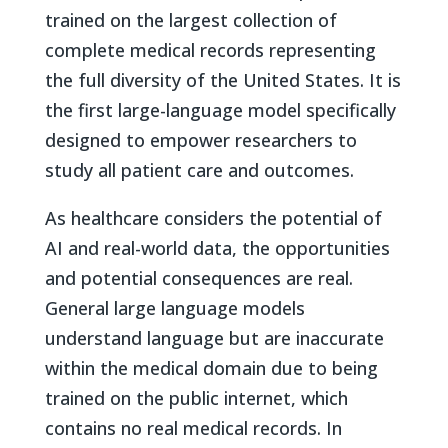
trained on the largest collection of
complete medical records representing
the full diversity of the United States. It is
the first large-language model specifically
designed to empower researchers to
study all patient care and outcomes.
As healthcare considers the potential of
AI and real-world data, the opportunities
and potential consequences are real.
General large language models
understand language but are inaccurate
within the medical domain due to being
trained on the public internet, which
contains no real medical records. In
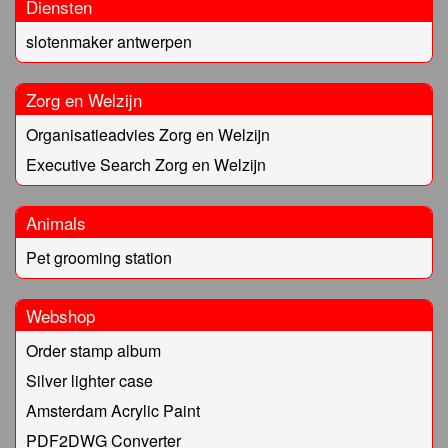
Diensten
slotenmaker antwerpen
Zorg en Welzijn
Organisatieadvies Zorg en Welzijn
Executive Search Zorg en Welzijn
Animals
Pet grooming station
Webshop
Order stamp album
Silver lighter case
Amsterdam Acrylic Paint
PDF2DWG Converter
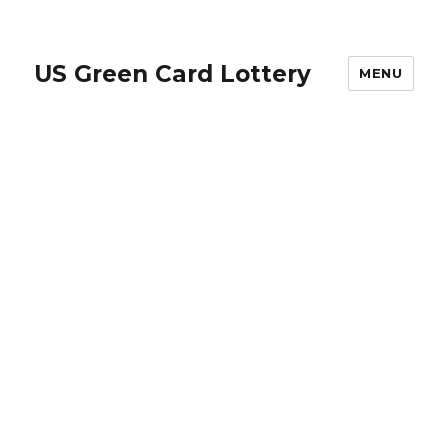
US Green Card Lottery
MENU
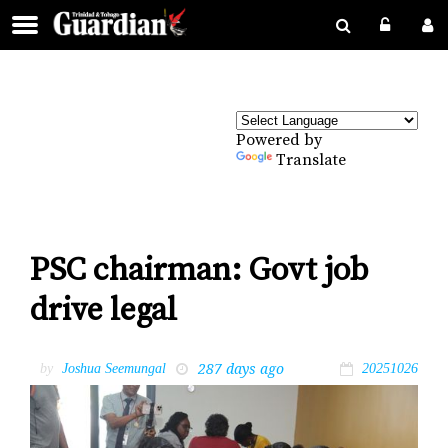
Powered by
Translate
PSC chairman: Govt job
drive legal
287 days ago
by
Joshua Seemungal
20251026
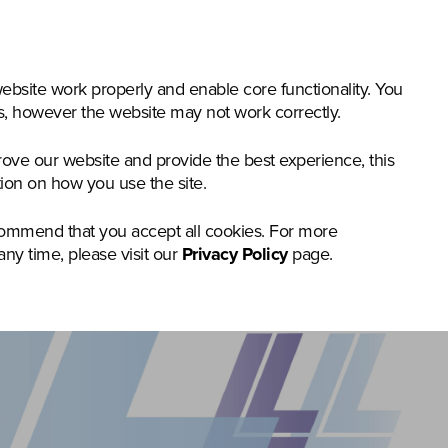
nstruction & Materials Handling
Groundcare
Offer
bsite work properly and enable core functionality. You
gs, however the website may not work correctly.
rove our website and provide the best experience, this
tion on how you use the site.
commend that you accept all cookies. For more
any time, please visit our
Privacy Policy
page.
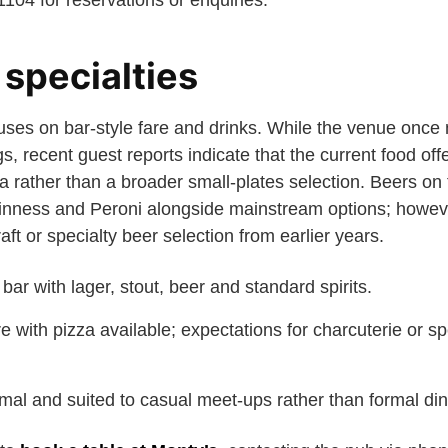
04 for reservations or enquiries.
specialties
uses on bar-style fare and drinks. While the venue once 
s, recent guest reports indicate that the current food offe
za rather than a broader small-plates selection. Beers o
inness and Peroni alongside mainstream options; howeve
aft or specialty beer selection from earlier years.
l bar with lager, stout, beer and standard spirits.
re with pizza available; expectations for charcuterie or s
mal and suited to casual meet-ups rather than formal din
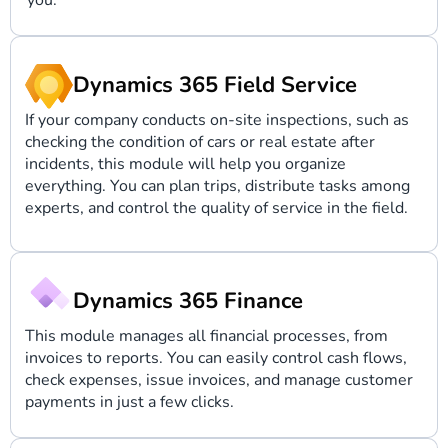
you.
Dynamics 365 Field Service
If your company conducts on-site inspections, such as
checking the condition of cars or real estate after
incidents, this module will help you organize
everything. You can plan trips, distribute tasks among
experts, and control the quality of service in the field.
Dynamics 365 Finance
This module manages all financial processes, from
invoices to reports. You can easily control cash flows,
check expenses, issue invoices, and manage customer
payments in just a few clicks.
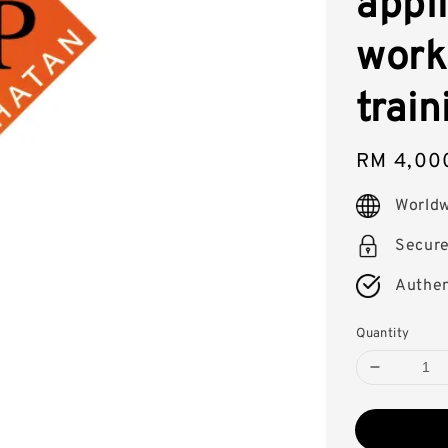
appli
work
train
Regular
RM 4,00
price
Worldw
Secur
Authen
Quantity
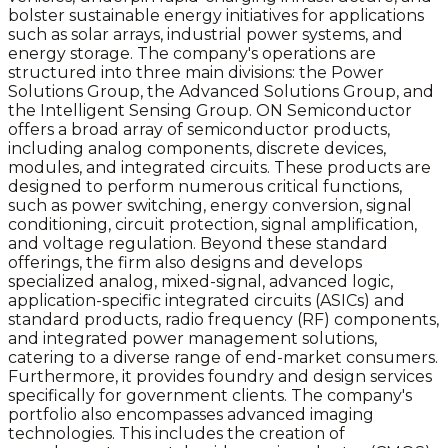
bolster sustainable energy initiatives for applications
such as solar arrays, industrial power systems, and
energy storage. The company's operations are
structured into three main divisions: the Power
Solutions Group, the Advanced Solutions Group, and
the Intelligent Sensing Group. ON Semiconductor
offers a broad array of semiconductor products,
including analog components, discrete devices,
modules, and integrated circuits. These products are
designed to perform numerous critical functions,
such as power switching, energy conversion, signal
conditioning, circuit protection, signal amplification,
and voltage regulation. Beyond these standard
offerings, the firm also designs and develops
specialized analog, mixed-signal, advanced logic,
application-specific integrated circuits (ASICs) and
standard products, radio frequency (RF) components,
and integrated power management solutions,
catering to a diverse range of end-market consumers.
Furthermore, it provides foundry and design services
specifically for government clients. The company's
portfolio also encompasses advanced imaging
technologies. This includes the creation of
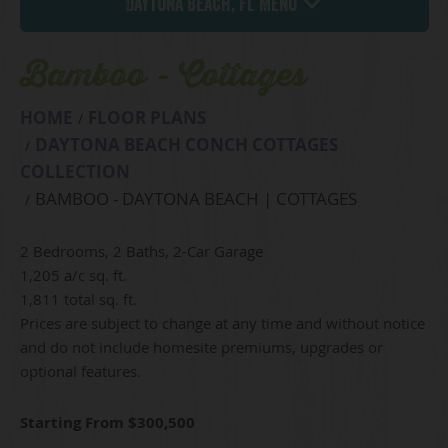
Daytona Beach, FL Menu
Bamboo - Cottages
HOME
FLOOR PLANS
DAYTONA BEACH CONCH COTTAGES
COLLECTION
BAMBOO - DAYTONA BEACH | COTTAGES
2 Bedrooms, 2 Baths, 2-Car Garage
1,205 a/c sq. ft.
1,811 total sq. ft.
Prices are subject to change at any time and without notice
and do not include homesite premiums, upgrades or
optional features.
Starting From $300,500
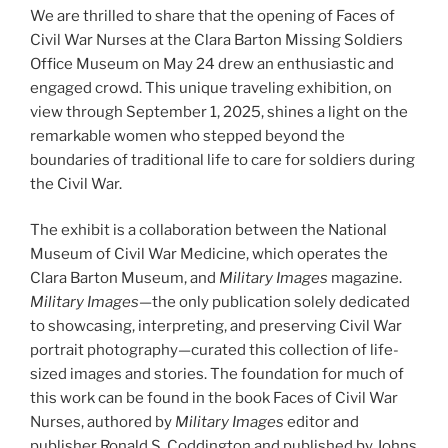
We are thrilled to share that the opening of Faces of
Civil War Nurses at the Clara Barton Missing Soldiers
Office Museum on May 24 drew an enthusiastic and
engaged crowd. This unique traveling exhibition, on
view through September 1, 2025, shines a light on the
remarkable women who stepped beyond the
boundaries of traditional life to care for soldiers during
the Civil War.
The exhibit is a collaboration between the National
Museum of Civil War Medicine, which operates the
Clara Barton Museum, and
Military Images
magazine.
Military Images
—the only publication solely dedicated
to showcasing, interpreting, and preserving Civil War
portrait photography—curated this collection of life-
sized images and stories. The foundation for much of
this work can be found in the book Faces of Civil War
Nurses, authored by
Military Images
editor and
publisher Ronald S. Coddington and published by Johns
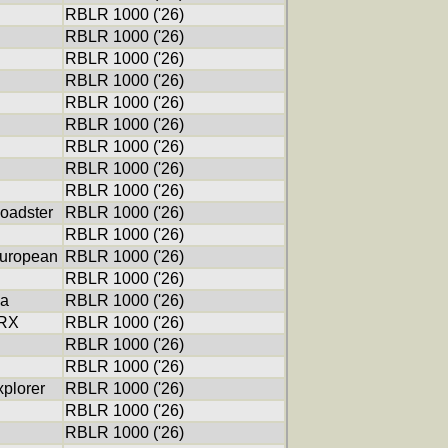
RBLR 1000 ('26)
RBLR 1000 ('26)
RBLR 1000 ('26)
RBLR 1000 ('26)
RBLR 1000 ('26)
RBLR 1000 ('26)
RBLR 1000 ('26)
RBLR 1000 ('26)
RBLR 1000 ('26)
oadster
RBLR 1000 ('26)
RBLR 1000 ('26)
uropean
RBLR 1000 ('26)
RBLR 1000 ('26)
ca
RBLR 1000 ('26)
XRX
RBLR 1000 ('26)
RBLR 1000 ('26)
RBLR 1000 ('26)
xplorer
RBLR 1000 ('26)
RBLR 1000 ('26)
RBLR 1000 ('26)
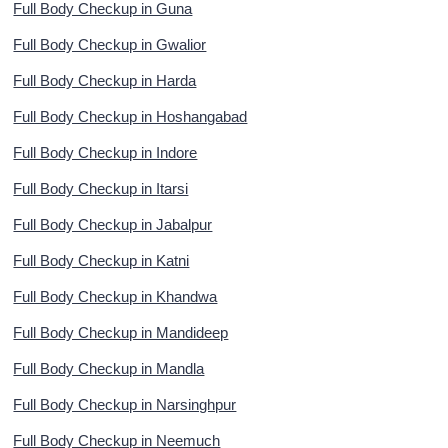
Full Body Checkup in Guna
Full Body Checkup in Gwalior
Full Body Checkup in Harda
Full Body Checkup in Hoshangabad
Full Body Checkup in Indore
Full Body Checkup in Itarsi
Full Body Checkup in Jabalpur
Full Body Checkup in Katni
Full Body Checkup in Khandwa
Full Body Checkup in Mandideep
Full Body Checkup in Mandla
Full Body Checkup in Narsinghpur
Full Body Checkup in Neemuch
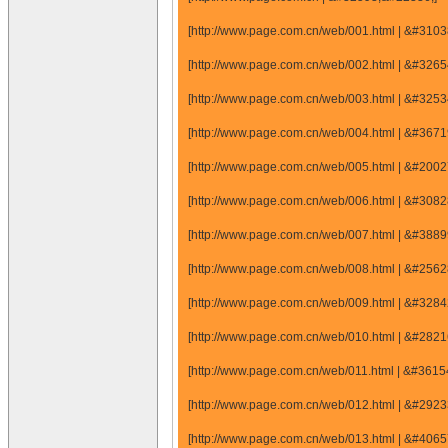
[http://www.page.com.cn/web/001.html | &#31
[http://www.page.com.cn/web/002.html | &#32
[http://www.page.com.cn/web/003.html | &#32
[http://www.page.com.cn/web/004.html | &#36
[http://www.page.com.cn/web/005.html | &#20
[http://www.page.com.cn/web/006.html | &#30
[http://www.page.com.cn/web/007.html | &#38
[http://www.page.com.cn/web/008.html | &#25
[http://www.page.com.cn/web/009.html | &#32
[http://www.page.com.cn/web/010.html | &#28
[http://www.page.com.cn/web/011.html | &#36
[http://www.page.com.cn/web/012.html | &#29
[http://www.page.com.cn/web/013.html | &#40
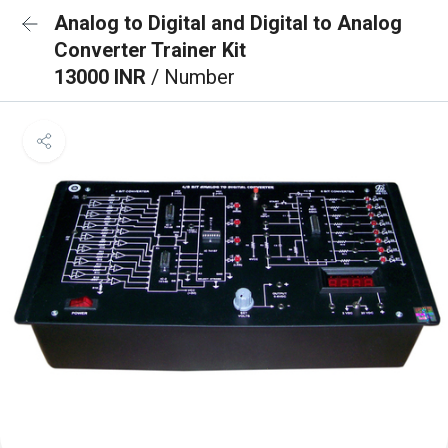
Analog to Digital and Digital to Analog
Converter Trainer Kit
13000 INR
/ Number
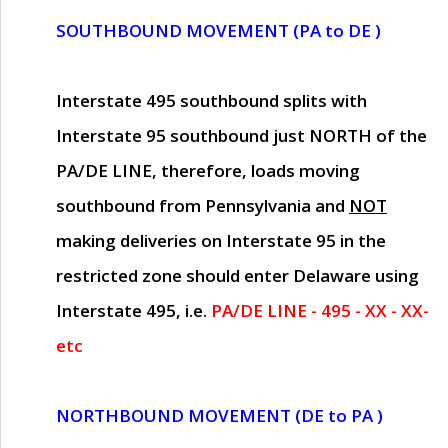
SOUTHBOUND MOVEMENT (PA to DE )
Interstate 495 southbound splits with
Interstate 95 southbound just
NORTH of the
PA/DE LINE
, therefore, loads moving
southbound from Pennsylvania and
NOT
making deliveries on Interstate 95 in the
restricted zone should enter Delaware using
Interstate 495, i.e.
PA/DE LINE - 495 - XX - XX-
etc
NORTHBOUND MOVEMENT (DE to PA )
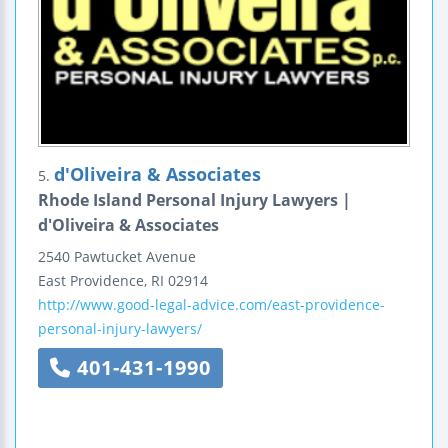
d'Oliveira & Associates
5.
Rhode Island Personal Injury Lawyers |
d'Oliveira & Associates
2540 Pawtucket Avenue
East Providence
,
RI
02914
http://www.good-legal-advice.com/east-providence-
personal-injury-lawyers/
401-431-1990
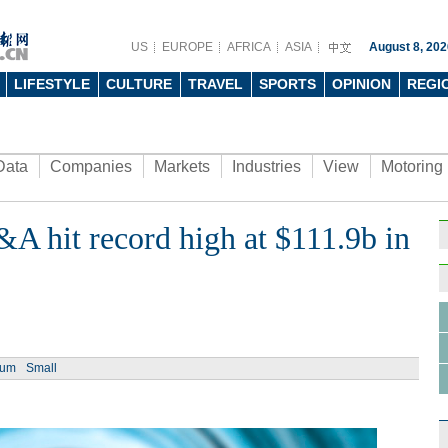
US
EUROPE
AFRICA
ASIA
August 8, 202
LIFESTYLE
CULTURE
TRAVEL
SPORTS
OPINION
REGI
Data
Companies
Markets
Industries
View
Motoring
A hit record high at $111.9b in
ium
Small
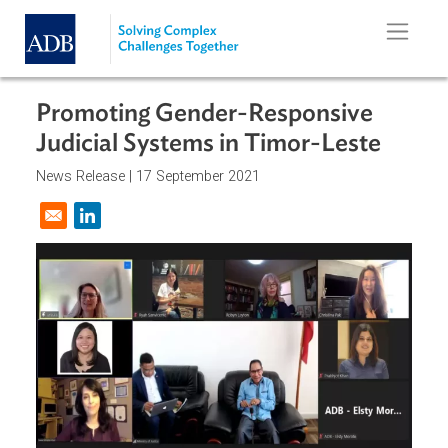
Skip to main content
Promoting Gender-Responsive
Judicial Systems in Timor-Leste
News Release |
17 September 2021
Opens in a new window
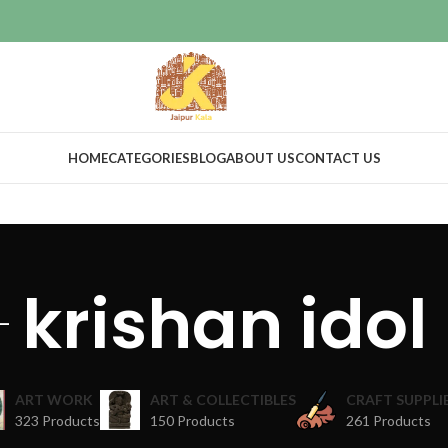
HOME
CATEGORIES
BLOG
ABOUT US
CONTACT US
krishan idol
ART WORK
ART & COLLECTIBLES
CRAFT SUPPLI
323 Products
150 Products
261 Products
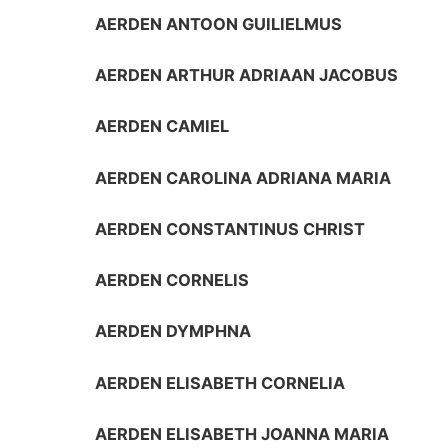
AERDEN ANTOON GUILIELMUS
AERDEN ARTHUR ADRIAAN JACOBUS
AERDEN CAMIEL
AERDEN CAROLINA ADRIANA MARIA
AERDEN CONSTANTINUS CHRIST
AERDEN CORNELIS
AERDEN DYMPHNA
AERDEN ELISABETH CORNELIA
AERDEN ELISABETH JOANNA MARIA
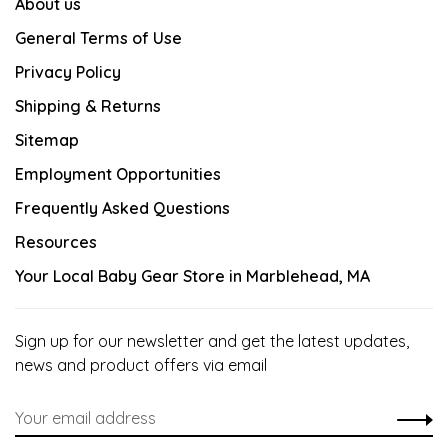
About us
General Terms of Use
Privacy Policy
Shipping & Returns
Sitemap
Employment Opportunities
Frequently Asked Questions
Resources
Your Local Baby Gear Store in Marblehead, MA
Sign up for our newsletter and get the latest updates,
news and product offers via email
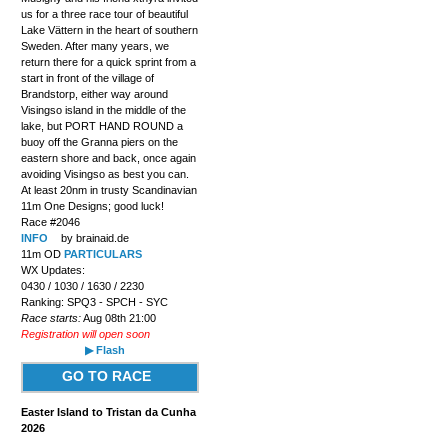
us for a three race tour of beautiful
Lake Vättern in the heart of southern
Sweden. After many years, we
return there for a quick sprint from a
start in front of the village of
Brandstorp, either way around
Visingso island in the middle of the
lake, but PORT HAND ROUND a
buoy off the Granna piers on the
eastern shore and back, once again
avoiding Visingso as best you can.
At least 20nm in trusty Scandinavian
11m One Designs; good luck!
Race #2046
INFO
by brainaid.de
11m OD
PARTICULARS
WX Updates:
0430 / 1030 / 1630 / 2230
Ranking: SPQ3 - SPCH - SYC
Race starts:
Aug 08th 21:00
Registration will open soon
▶ Flash
GO TO RACE
Easter Island to Tristan da Cunha
2026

● ● ● ● ● ● ●

About this exercise: Given the records above, return the lines starting at the one that holds "Full Body Checkup in Mandideep" and ending at the one that holds "17 September 2021", exactly, and nothing besides; leave every picture out.

Response:
Full Body Checkup in Mandideep
Full Body Checkup in Mandla
Full Body Checkup in Narsinghpur
Full Body Checkup in Neemuch
[http://www.page.com.cn/web/001.html | &#31
[http://www.page.com.cn/web/002.html | &#32
[http://www.page.com.cn/web/003.html | &#32
[http://www.page.com.cn/web/004.html | &#36
[http://www.page.com.cn/web/005.html | &#20
[http://www.page.com.cn/web/006.html | &#30
[http://www.page.com.cn/web/007.html | &#38
[http://www.page.com.cn/web/008.html | &#25
[http://www.page.com.cn/web/009.html | &#32
[http://www.page.com.cn/web/010.html | &#28
[http://www.page.com.cn/web/011.html | &#36
[http://www.page.com.cn/web/012.html | &#29
[http://www.page.com.cn/web/013.html | &#40
Analog to Digital and Digital to Analog
Converter Trainer Kit
13000 INR
/ Number
SOUTHBOUND MOVEMENT (PA to DE )
Interstate 495 southbound splits with
Interstate 95 southbound just
NORTH of the
PA/DE LINE
, therefore, loads moving
southbound from Pennsylvania and
NOT
making deliveries on Interstate 95 in the
restricted zone should enter Delaware using
Interstate 495, i.e.
PA/DE LINE - 495 - XX - XX-
etc
NORTHBOUND MOVEMENT (DE to PA )
d'Oliveira & Associates
5.
Rhode Island Personal Injury Lawyers |
d'Oliveira & Associates
2540 Pawtucket Avenue
East Providence
,
RI
02914
http://www.good-legal-advice.com/east-providence-
personal-injury-lawyers/
401-431-1990
US
EUROPE
AFRICA
ASIA
August 8, 202
LIFESTYLE
CULTURE
TRAVEL
SPORTS
OPINION
REGI
Data
Companies
Markets
Industries
View
Motoring
A hit record high at $111.9b in
ium
Small
Skip to main content
Promoting Gender-Responsive
Judicial Systems in Timor-Leste
News Release |
17 September 2021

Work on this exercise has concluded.